- [Task instructions] Lines from the one containing "Where is the recessed light at (647, 158)?" through the end of the data below are to be transcribed exactly; leave out all others.

***** Provided records *****

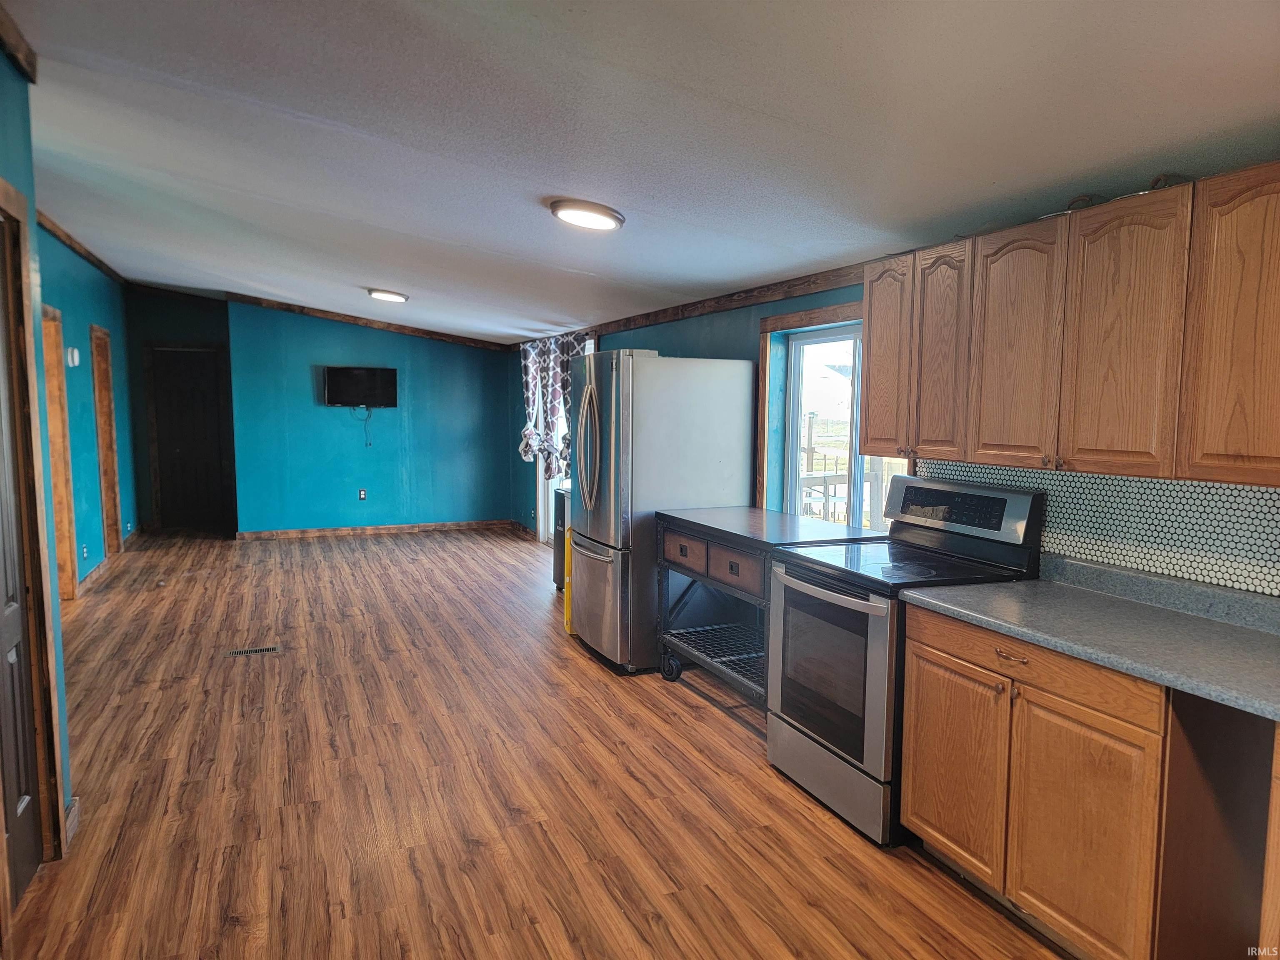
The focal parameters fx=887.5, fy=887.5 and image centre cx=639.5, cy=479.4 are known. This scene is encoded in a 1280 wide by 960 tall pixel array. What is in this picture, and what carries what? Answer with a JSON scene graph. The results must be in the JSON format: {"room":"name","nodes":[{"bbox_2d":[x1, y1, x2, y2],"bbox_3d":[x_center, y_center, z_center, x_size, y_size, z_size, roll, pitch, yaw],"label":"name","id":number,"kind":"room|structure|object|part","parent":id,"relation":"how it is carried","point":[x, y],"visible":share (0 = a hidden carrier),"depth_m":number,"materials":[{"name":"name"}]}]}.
{"room":"kitchen","nodes":[
{"label":"kitchen","id":0,"kind":"room"},
{"bbox_2d":[0,31,77,874],"bbox_3d":[-1.310,0.074,1.096,0.140,2.691,4.483,-2,6,-23],"label":"left wall","id":1,"kind":"structure","parent":0,"point":[9,170],"depth_m":2.89,"materials":[{"name":"teal paint"}]},
{"bbox_2d":[0,3,38,82],"bbox_3d":[-1.732,-1.315,2.073,0.122,0.120,1.823,-2,6,-23],"label":"crown molding","id":2,"kind":"structure","parent":1,"relation":"attached to","point":[11,31],"depth_m":2.77,"materials":[{"name":"brown wood"}]},
{"bbox_2d":[0,220,43,909],"bbox_3d":[-1.781,0.280,2.454,0.095,2.010,0.791,-2,6,-23],"label":"door","id":3,"kind":"structure","parent":1,"relation":"in","point":[30,840],"depth_m":2.70,"materials":[{"name":"wood"}]},
{"bbox_2d":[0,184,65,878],"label":"door frame","id":4,"kind":"structure","parent":1,"relation":"attached to","point":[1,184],"depth_m":2.77,"materials":[{"name":"brown wood"}]},
{"bbox_2d":[64,797,79,847],"bbox_3d":[-1.964,1.175,3.038,0.021,0.104,0.302,-2,6,-23],"label":"baseboard","id":5,"kind":"structure","parent":1,"relation":"attached to","point":[70,821],"depth_m":3.05,"materials":[{"name":"brown wood"}]},
{"bbox_2d":[35,220,139,591],"bbox_3d":[-4.282,-0.488,6.509,0.141,2.780,6.779,-2,6,-23],"label":"left wall","id":6,"kind":"structure","parent":0,"point":[80,307],"depth_m":7.24,"materials":[{"name":"teal paint"}]},
{"bbox_2d":[40,304,79,600],"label":"door frame","id":7,"kind":"object","parent":6,"relation":"in","point":[51,399],"visible":0.4,"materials":[{"name":"brown wood"}]},
{"bbox_2d":[66,346,80,365],"bbox_3d":[-4.129,-0.899,6.469,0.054,0.138,0.121,-2,6,-23],"label":"thermostat","id":8,"kind":"object","parent":6,"relation":"attached to","point":[75,356],"visible":0.99,"depth_m":6.43,"materials":[{"name":"white"}]},
{"bbox_2d":[35,210,127,284],"bbox_3d":[-4.173,-1.757,6.272,0.085,0.099,6.251,-2,6,-23],"label":"crown molding","id":9,"kind":"structure","parent":6,"relation":"attached to","point":[88,256],"depth_m":6.97,"materials":[{"name":"brown wood"}]},
{"bbox_2d":[80,544,89,559],"bbox_3d":[-4.221,0.555,6.747,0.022,0.113,0.075,-2,6,-23],"label":"wall socket","id":10,"kind":"object","parent":6,"relation":"attached to","point":[86,555],"visible":0.98,"depth_m":6.73,"materials":[{"name":"white plastic"}]},
{"bbox_2d":[88,323,123,560],"bbox_3d":[-4.849,-0.260,7.866,0.167,2.112,0.957,-2,6,-23],"label":"door frame","id":11,"kind":"structure","parent":6,"relation":"in","point":[107,504],"depth_m":8.21,"materials":[{"name":"brown wood"}]},
{"bbox_2d":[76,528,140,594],"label":"baseboard","id":12,"kind":"structure","parent":6,"relation":"attached to","point":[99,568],"depth_m":7.43,"materials":[{"name":"brown wood"}]},
{"bbox_2d":[124,286,234,528],"bbox_3d":[-5.302,-0.766,10.129,1.447,2.691,0.322,-2,6,-23],"label":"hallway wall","id":13,"kind":"structure","parent":0,"point":[173,329],"depth_m":9.95,"materials":[{"name":"paint"}]},
{"bbox_2d":[148,345,229,532],"bbox_3d":[-5.154,-0.452,10.210,0.869,2.047,0.095,-2,6,-23],"label":"dark door","id":14,"kind":"structure","parent":13,"relation":"in","point":[208,418],"depth_m":10.21,"materials":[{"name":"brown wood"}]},
{"bbox_2d":[227,300,514,534],"bbox_3d":[-2.865,-0.663,9.939,2.940,2.539,0.158,-2,6,-23],"label":"back wall","id":15,"kind":"structure","parent":0,"point":[475,364],"depth_m":9.77,"materials":[{"name":"teal paint"}]},
{"bbox_2d":[323,365,397,406],"bbox_3d":[-3.006,-0.987,9.560,0.784,0.438,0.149,-2,6,-23],"label":"television","id":16,"kind":"object","parent":15,"relation":"attached to","point":[385,377],"visible":0.99,"depth_m":9.51,"materials":[{"name":"black plastic"}]},
{"bbox_2d":[354,405,373,446],"bbox_3d":[-3.025,-0.583,9.713,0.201,0.422,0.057,-2,6,-23],"label":"television cable","id":17,"kind":"object","parent":16,"relation":"hanging from","point":[366,445],"visible":0.97,"depth_m":9.73,"materials":[{"name":"plastic"}]},
{"bbox_2d":[357,487,367,499],"bbox_3d":[-3.048,0.160,9.749,0.080,0.130,0.021,-2,6,-23],"label":"wall socket","id":18,"kind":"object","parent":15,"relation":"attached to","point":[361,493],"visible":0.98,"depth_m":9.74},
{"bbox_2d":[219,292,507,350],"bbox_3d":[-3.053,-1.776,9.943,2.906,0.140,0.083,-2,6,-23],"label":"crown molding","id":19,"kind":"structure","parent":15,"relation":"attached to","point":[414,332],"depth_m":9.90,"materials":[{"name":"brown wood"}]},
{"bbox_2d":[234,519,515,539],"bbox_3d":[-2.896,0.557,9.962,2.755,0.092,0.016,-2,6,-23],"label":"baseboard","id":20,"kind":"structure","parent":15,"relation":"attached to","point":[282,533],"depth_m":9.90,"materials":[{"name":"brown wood"}]},
{"bbox_2d":[1,525,1073,959],"bbox_3d":[-1.548,1.113,4.881,4.923,0.101,11.849,-2,6,-23],"label":"floor","id":21,"kind":"structure","parent":0,"point":[801,816],"depth_m":3.42,"materials":[{"name":"brown wood"}]},
{"bbox_2d":[223,644,282,656],"bbox_3d":[-2.301,1.018,5.277,0.317,0.007,0.129,-2,6,-23],"label":"floor vent","id":22,"kind":"object","parent":21,"relation":"in","point":[237,652],"visible":0.97,"depth_m":5.27,"materials":[{"name":"metal"}]},
{"bbox_2d":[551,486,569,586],"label":"mini fridge","id":23,"kind":"object","parent":21,"relation":"on","point":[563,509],"visible":0.17,"depth_m":6.97,"materials":[{"name":"metal"}]},
{"bbox_2d":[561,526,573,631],"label":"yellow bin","id":24,"kind":"object","parent":21,"relation":"on","point":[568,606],"visible":0.24,"depth_m":5.77,"materials":[{"name":"yellow plastic"}]},
{"bbox_2d":[566,346,761,675],"bbox_3d":[0.082,0.142,5.314,0.926,1.788,0.898,-2,6,-23],"label":"refrigerator","id":25,"kind":"object","parent":21,"relation":"on","point":[719,383],"visible":0.83,"depth_m":4.91,"materials":[{"name":"silver metal"}]},
{"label":"handles","id":26,"kind":"part","parent":25,"relation":"part of","materials":[{"name":"silver metal"}]},
{"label":"freezer drawer","id":27,"kind":"part","parent":25,"relation":"part of","materials":[{"name":"silver metal"}]},
{"bbox_2d":[653,505,889,704],"bbox_3d":[0.630,0.670,4.464,0.662,0.911,1.167,-2,6,-23],"label":"kitchen cart","id":28,"kind":"object","parent":21,"relation":"on","point":[685,555],"visible":0.61,"depth_m":4.39,"materials":[{"name":"metal"}]},
{"bbox_3d":[0.165,1.016,4.873,0.091,0.148,0.126,-2,6,-23],"label":"caster wheel","id":29,"kind":"part","parent":28,"relation":"part of","materials":[{"name":"black rubber"}]},
{"bbox_3d":[0.221,0.365,4.480,0.068,0.158,0.379,-2,6,-23],"label":"drawer","id":30,"kind":"part","parent":28,"relation":"part of","materials":[{"name":"brown wood"}]},
{"bbox_3d":[0.423,0.401,4.055,0.050,0.146,0.376,-2,6,-23],"label":"drawer","id":31,"kind":"part","parent":28,"relation":"part of","materials":[{"name":"brown wood"}]},
{"bbox_2d":[766,475,1043,846],"bbox_3d":[0.952,0.620,3.368,0.746,1.193,0.780,-2,6,-23],"label":"stove","id":32,"kind":"object","parent":21,"relation":"on","point":[793,730],"visible":0.72,"depth_m":3.20,"materials":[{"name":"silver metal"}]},
{"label":"oven handle","id":33,"kind":"part","parent":32,"relation":"part of","materials":[{"name":"metal"}]},
{"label":"oven door","id":34,"kind":"part","parent":32,"relation":"part of","materials":[{"name":"glass"}]},
{"bbox_3d":[0.693,1.071,3.339,0.082,0.218,0.782,-2,6,-23],"label":"storage drawer","id":35,"kind":"part","parent":32,"relation":"part of","materials":[{"name":"silver metal"}]},
{"bbox_2d":[894,602,1279,959],"bbox_3d":[1.367,0.858,2.525,0.627,0.869,1.156,-2,6,-23],"label":"base cabinet","id":36,"kind":"object","parent":21,"relation":"on","point":[931,643],"visible":0.85,"depth_m":2.28,"materials":[{"name":"brown wood"}]},
{"bbox_3d":[1.101,0.516,2.555,0.045,0.123,0.648,-2,6,-23],"label":"drawer","id":37,"kind":"part","parent":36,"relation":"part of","materials":[{"name":"brown wood"}]},
{"bbox_3d":[1.149,0.963,2.340,0.052,0.586,0.367,-2,6,-23],"label":"cabinet door","id":38,"kind":"part","parent":36,"relation":"part of","materials":[{"name":"brown wood"}]},
{"bbox_2d":[900,555,1279,720],"bbox_3d":[1.501,0.388,2.297,0.681,0.131,1.712,-2,6,-23],"label":"countertop","id":39,"kind":"structure","parent":36,"relation":"on","point":[1223,697],"depth_m":2.44,"materials":[{"name":"grey laminate"}]},
{"bbox_2d":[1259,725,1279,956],"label":"base cabinet","id":40,"kind":"object","parent":21,"relation":"on","point":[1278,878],"visible":0.99,"depth_m":1.90,"materials":[{"name":"brown wood"}]},
{"bbox_2d":[2,0,1279,344],"bbox_3d":[-1.553,-1.473,5.136,4.941,0.110,12.104,-2,6,-23],"label":"ceiling","id":41,"kind":"structure","parent":0,"point":[380,278],"depth_m":2.92,"materials":[{"name":"white paint"}]},
{"bbox_2d":[366,287,408,302],"bbox_3d":[-2.262,-1.658,7.943,0.361,0.071,0.360,-2,6,-23],"label":"ceiling light","id":42,"kind":"object","parent":41,"relation":"attached to","point":[391,297],"visible":0.98,"depth_m":7.84,"materials":[{"name":"white plastic"}]},
{"bbox_2d":[549,199,625,230],"bbox_3d":[-0.241,-1.208,4.055,0.338,0.064,0.347,-2,6,-23],"label":"ceiling light","id":43,"kind":"object","parent":41,"relation":"attached to","point":[616,218],"visible":0.98,"depth_m":3.96,"materials":[{"name":"white plastic"}]},
{"bbox_2d":[503,277,1279,594],"bbox_3d":[0.711,-0.143,5.146,0.193,2.498,11.144,-2,6,-23],"label":"right wall","id":44,"kind":"structure","parent":0,"point":[682,342],"depth_m":5.75,"materials":[{"name":"paint"}]},
{"bbox_2d":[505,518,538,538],"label":"baseboard","id":45,"kind":"structure","parent":44,"relation":"attached to","point":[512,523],"depth_m":10.19,"materials":[{"name":"brown wood"}]},
{"bbox_2d":[517,331,589,480],"bbox_3d":[-0.834,-0.669,8.372,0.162,1.353,1.636,-2,6,-23],"label":"curtain","id":46,"kind":"object","parent":44,"relation":"attached to","point":[531,364],"visible":0.67,"depth_m":8.41,"materials":[{"name":"fabric"}]},
{"bbox_2d":[536,335,596,546],"bbox_3d":[-0.682,-0.266,8.498,0.143,2.094,1.702,-2,6,-23],"label":"sliding glass door","id":47,"kind":"structure","parent":44,"relation":"in","point":[541,531],"depth_m":9.05,"materials":[{"name":"white glass"}]},
{"bbox_2d":[515,261,870,350],"bbox_3d":[0.299,-1.157,5.975,0.036,0.092,7.354,-2,6,-23],"label":"crown molding","id":48,"kind":"structure","parent":44,"relation":"attached to","point":[841,275],"depth_m":5.28,"materials":[{"name":"brown wood"}]},
{"bbox_2d":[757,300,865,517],"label":"window trim","id":49,"kind":"structure","parent":44,"relation":"attached to","point":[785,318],"depth_m":4.85,"materials":[{"name":"wood"}]},
{"bbox_2d":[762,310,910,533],"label":"window","id":50,"kind":"structure","parent":44,"relation":"in","point":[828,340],"depth_m":4.86,"materials":[{"name":"white"}]},
{"bbox_2d":[853,162,1279,487],"bbox_3d":[1.437,-0.426,2.709,0.350,0.787,1.919,-2,6,-23],"label":"upper cabinets","id":51,"kind":"object","parent":44,"relation":"attached to","point":[870,316],"visible":1,"depth_m":2.54,"materials":[{"name":"brown wood"}]},
{"bbox_2d":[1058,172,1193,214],"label":"cable","id":52,"kind":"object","parent":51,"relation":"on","point":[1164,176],"visible":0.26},
{"bbox_3d":[0.987,-0.480,3.565,0.092,0.759,0.300,-2,6,-23],"label":"cabinet door","id":53,"kind":"part","parent":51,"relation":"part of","materials":[{"name":"brown wood"}]},
{"bbox_3d":[1.074,-0.440,3.217,0.110,0.759,0.277,-2,6,-23],"label":"cabinet door","id":54,"kind":"part","parent":51,"relation":"part of","materials":[{"name":"brown wood"}]},
{"bbox_3d":[1.203,-0.396,2.861,0.061,0.767,0.333,-2,6,-23],"label":"cabinet door","id":55,"kind":"part","parent":51,"relation":"part of","materials":[{"name":"brown wood"}]},
{"bbox_3d":[1.327,-0.370,2.469,0.060,0.751,0.306,-2,6,-23],"label":"cabinet door","id":56,"kind":"part","parent":51,"relation":"part of","materials":[{"name":"brown wood"}]},
{"bbox_3d":[1.504,-0.353,2.162,0.066,0.754,0.322,-2,6,-23],"label":"cabinet door","id":57,"kind":"part","parent":51,"relation":"part of","materials":[{"name":"brown wood"}]},
{"bbox_2d":[915,458,1279,599],"bbox_3d":[1.670,0.149,2.675,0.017,0.367,2.211,-2,6,-23],"label":"tile backsplash","id":58,"kind":"structure","parent":44,"relation":"attached to","point":[1042,474],"depth_m":2.79,"materials":[{"name":"tile"}]},
{"label":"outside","id":59,"kind":"structure","parent":0,"visible":0},
{"label":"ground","id":60,"kind":"structure","parent":59,"visible":0},
{"bbox_2d":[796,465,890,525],"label":"deck railing","id":61,"kind":"object","parent":60,"relation":"on","point":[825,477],"visible":0.29,"depth_m":7.76,"materials":[{"name":"wood"}]}
]}

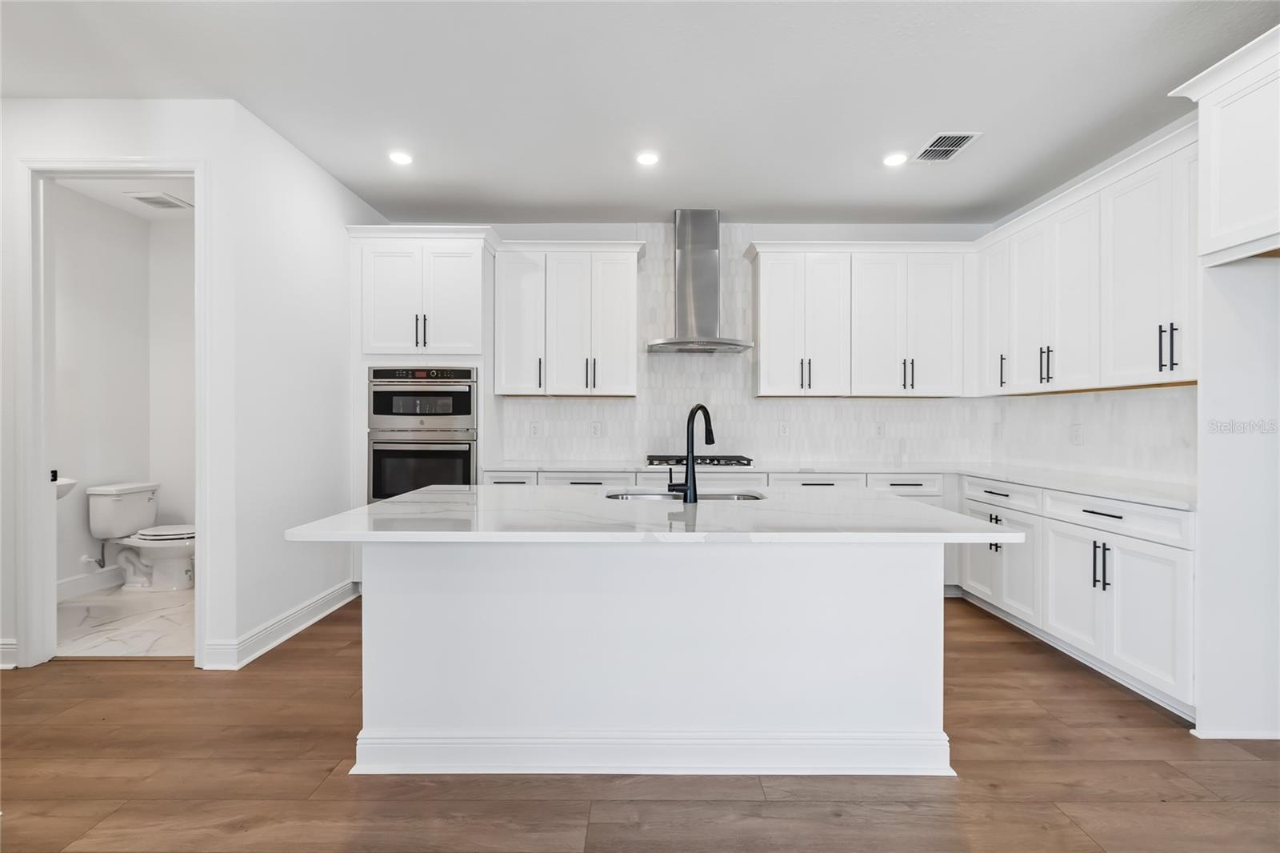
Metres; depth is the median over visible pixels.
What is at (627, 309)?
upper cabinet
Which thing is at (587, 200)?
ceiling
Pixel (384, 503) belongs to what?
island countertop
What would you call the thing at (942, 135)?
ceiling vent
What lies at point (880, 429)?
outlet
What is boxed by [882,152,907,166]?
recessed light
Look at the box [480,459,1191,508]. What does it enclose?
countertop
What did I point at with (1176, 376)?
upper cabinet run
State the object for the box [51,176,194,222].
bathroom ceiling
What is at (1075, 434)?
wall outlet
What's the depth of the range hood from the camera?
4.04 m
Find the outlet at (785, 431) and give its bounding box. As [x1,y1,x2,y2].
[776,420,789,436]
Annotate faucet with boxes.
[668,402,715,502]
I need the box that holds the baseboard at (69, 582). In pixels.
[56,564,123,599]
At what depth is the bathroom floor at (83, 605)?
3.20 m
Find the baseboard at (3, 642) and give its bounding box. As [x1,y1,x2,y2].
[0,637,18,667]
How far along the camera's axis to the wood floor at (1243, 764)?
1.80 m
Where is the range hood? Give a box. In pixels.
[645,211,755,354]
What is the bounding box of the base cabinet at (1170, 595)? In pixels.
[960,475,1196,716]
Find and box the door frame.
[13,155,210,673]
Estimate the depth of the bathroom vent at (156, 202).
3.86 m
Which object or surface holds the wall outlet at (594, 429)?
attached to the back wall at (762, 230)
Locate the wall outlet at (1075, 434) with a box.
[1069,423,1083,444]
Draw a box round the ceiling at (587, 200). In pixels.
[0,0,1279,226]
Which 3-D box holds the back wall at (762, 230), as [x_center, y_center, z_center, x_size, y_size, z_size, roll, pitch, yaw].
[0.268,-0.226,4.355,4.925,2.812,0.126,0,0,0]
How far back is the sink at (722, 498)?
2.52 m
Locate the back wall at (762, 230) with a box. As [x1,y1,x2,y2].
[428,221,999,469]
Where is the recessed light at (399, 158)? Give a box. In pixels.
[388,150,412,165]
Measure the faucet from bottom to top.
0.391 m
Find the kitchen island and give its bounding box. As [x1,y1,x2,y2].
[330,531,968,778]
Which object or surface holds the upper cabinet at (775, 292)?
attached to the back wall at (762, 230)
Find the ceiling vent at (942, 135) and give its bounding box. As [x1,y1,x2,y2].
[912,131,981,162]
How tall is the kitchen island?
0.888 m
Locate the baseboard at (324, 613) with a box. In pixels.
[204,578,360,668]
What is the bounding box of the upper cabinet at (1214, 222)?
[1168,25,1279,264]
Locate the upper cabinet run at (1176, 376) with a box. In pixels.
[977,125,1199,394]
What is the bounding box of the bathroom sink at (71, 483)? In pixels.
[53,474,76,499]
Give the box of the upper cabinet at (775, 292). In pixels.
[748,239,970,398]
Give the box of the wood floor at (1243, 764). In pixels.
[0,593,1279,852]
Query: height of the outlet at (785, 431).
0.127 m
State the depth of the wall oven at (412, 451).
3.67 m
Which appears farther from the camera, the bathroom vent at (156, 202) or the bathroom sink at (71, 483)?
the bathroom vent at (156, 202)
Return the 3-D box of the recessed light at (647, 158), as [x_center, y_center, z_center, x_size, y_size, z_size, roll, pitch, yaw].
[0.046,-1.613,3.221,0.152,0.009,0.153,0,0,0]
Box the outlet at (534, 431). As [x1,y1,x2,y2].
[528,420,540,437]
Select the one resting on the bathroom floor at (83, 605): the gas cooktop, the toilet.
the toilet
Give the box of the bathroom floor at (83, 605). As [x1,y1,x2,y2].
[54,583,194,658]
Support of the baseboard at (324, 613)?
attached to the left wall
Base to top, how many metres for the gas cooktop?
0.054 m
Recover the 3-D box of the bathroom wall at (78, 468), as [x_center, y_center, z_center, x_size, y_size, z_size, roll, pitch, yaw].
[-4.013,-0.229,3.363,0.120,2.829,1.988,0,0,0]
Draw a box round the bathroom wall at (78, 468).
[52,189,195,600]
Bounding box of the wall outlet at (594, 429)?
[589,420,602,436]
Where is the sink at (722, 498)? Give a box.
[604,489,766,500]
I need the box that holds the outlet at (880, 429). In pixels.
[874,421,886,437]
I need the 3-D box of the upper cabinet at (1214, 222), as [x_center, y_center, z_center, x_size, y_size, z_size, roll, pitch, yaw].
[2.479,-1.006,1.712,0.640,0.748,0.962,0,0,0]
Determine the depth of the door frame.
2.65 m
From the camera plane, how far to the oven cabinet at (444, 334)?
3.73 m
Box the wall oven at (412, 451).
[367,428,476,502]
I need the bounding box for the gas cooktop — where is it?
[644,453,754,466]
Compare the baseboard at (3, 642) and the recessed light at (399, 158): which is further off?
the recessed light at (399, 158)
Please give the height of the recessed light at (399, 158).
0.007 m
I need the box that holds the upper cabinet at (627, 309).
[491,240,641,398]
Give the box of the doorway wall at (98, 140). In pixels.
[1,93,239,675]
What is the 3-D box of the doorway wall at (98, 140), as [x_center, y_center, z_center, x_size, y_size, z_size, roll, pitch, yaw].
[-3.355,-0.209,2.677,2.599,2.798,0.119,0,0,0]
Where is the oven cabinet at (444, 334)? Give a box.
[347,227,495,580]
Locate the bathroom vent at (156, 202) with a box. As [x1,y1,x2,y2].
[127,191,191,209]
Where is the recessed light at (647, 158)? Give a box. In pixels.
[635,150,659,166]
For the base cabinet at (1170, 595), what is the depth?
2.56 m
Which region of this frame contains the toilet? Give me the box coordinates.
[88,480,195,590]
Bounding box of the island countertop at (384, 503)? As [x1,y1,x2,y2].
[280,484,1024,542]
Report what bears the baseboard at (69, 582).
attached to the bathroom wall at (78, 468)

*****

- [Output for this task]
Where is the recessed light at (647, 158)? Give a box. In pixels.
[635,150,659,166]
For the base cabinet at (1170, 595), what is the depth?
2.56 m
Which region of this frame contains the toilet? Give me the box coordinates.
[88,480,195,590]
Bounding box of the island countertop at (384, 503)? As [x1,y1,x2,y2].
[280,484,1024,542]
Report what bears the baseboard at (69, 582).
attached to the bathroom wall at (78, 468)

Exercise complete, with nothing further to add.